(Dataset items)
[Start of section]
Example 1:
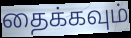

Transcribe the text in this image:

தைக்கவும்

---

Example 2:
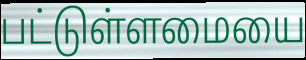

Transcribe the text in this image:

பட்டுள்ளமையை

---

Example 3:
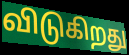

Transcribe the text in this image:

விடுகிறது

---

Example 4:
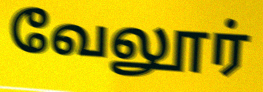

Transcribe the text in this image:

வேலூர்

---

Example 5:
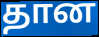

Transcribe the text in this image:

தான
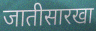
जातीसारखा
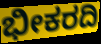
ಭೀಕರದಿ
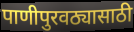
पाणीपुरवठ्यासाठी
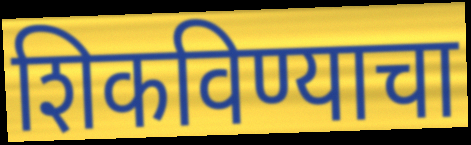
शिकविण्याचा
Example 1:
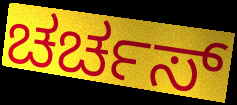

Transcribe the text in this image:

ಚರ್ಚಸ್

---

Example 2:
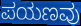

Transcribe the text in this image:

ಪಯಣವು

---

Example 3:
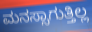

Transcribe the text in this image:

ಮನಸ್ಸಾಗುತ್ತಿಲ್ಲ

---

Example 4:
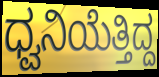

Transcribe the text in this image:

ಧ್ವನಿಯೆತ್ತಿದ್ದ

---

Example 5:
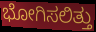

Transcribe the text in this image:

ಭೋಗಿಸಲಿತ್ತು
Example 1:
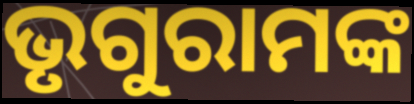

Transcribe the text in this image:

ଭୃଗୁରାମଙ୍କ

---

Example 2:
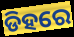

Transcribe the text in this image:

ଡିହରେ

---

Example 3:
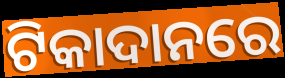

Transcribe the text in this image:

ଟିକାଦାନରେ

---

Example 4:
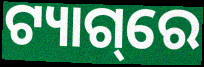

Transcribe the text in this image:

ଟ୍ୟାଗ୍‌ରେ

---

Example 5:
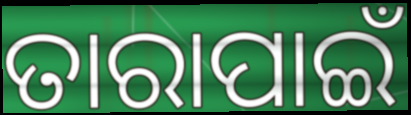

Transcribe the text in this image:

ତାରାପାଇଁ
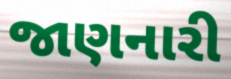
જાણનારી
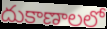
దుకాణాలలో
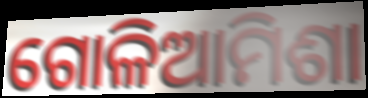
[End of section]
*Your goal*.
Would you copy the records word for word, without any of their pictures?

*Solution for this task*.
Example 1:

Transcribe the text in this image:

தைக்கவும்

---

Example 2:

Transcribe the text in this image:

பட்டுள்ளமையை

---

Example 3:

Transcribe the text in this image:

விடுகிறது

---

Example 4:

Transcribe the text in this image:

வேலூர்

---

Example 5:

Transcribe the text in this image:

தான
जातीसारखा
ಭೀಕರದಿ
पाणीपुरवठ्यासाठी
शिकविण्याचा
Example 1:

Transcribe the text in this image:

ಚರ್ಚಸ್

---

Example 2:

Transcribe the text in this image:

ಪಯಣವು

---

Example 3:

Transcribe the text in this image:

ಮನಸ್ಸಾಗುತ್ತಿಲ್ಲ

---

Example 4:

Transcribe the text in this image:

ಧ್ವನಿಯೆತ್ತಿದ್ದ

---

Example 5:

Transcribe the text in this image:

ಭೋಗಿಸಲಿತ್ತು
Example 1:

Transcribe the text in this image:

ଭୃଗୁରାମଙ୍କ

---

Example 2:

Transcribe the text in this image:

ଡିହରେ

---

Example 3:

Transcribe the text in this image:

ଟିକାଦାନରେ

---

Example 4:

Transcribe the text in this image:

ଟ୍ୟାଗ୍‌ରେ

---

Example 5:

Transcribe the text in this image:

ତାରାପାଇଁ
જાણનારી
దుకాణాలలో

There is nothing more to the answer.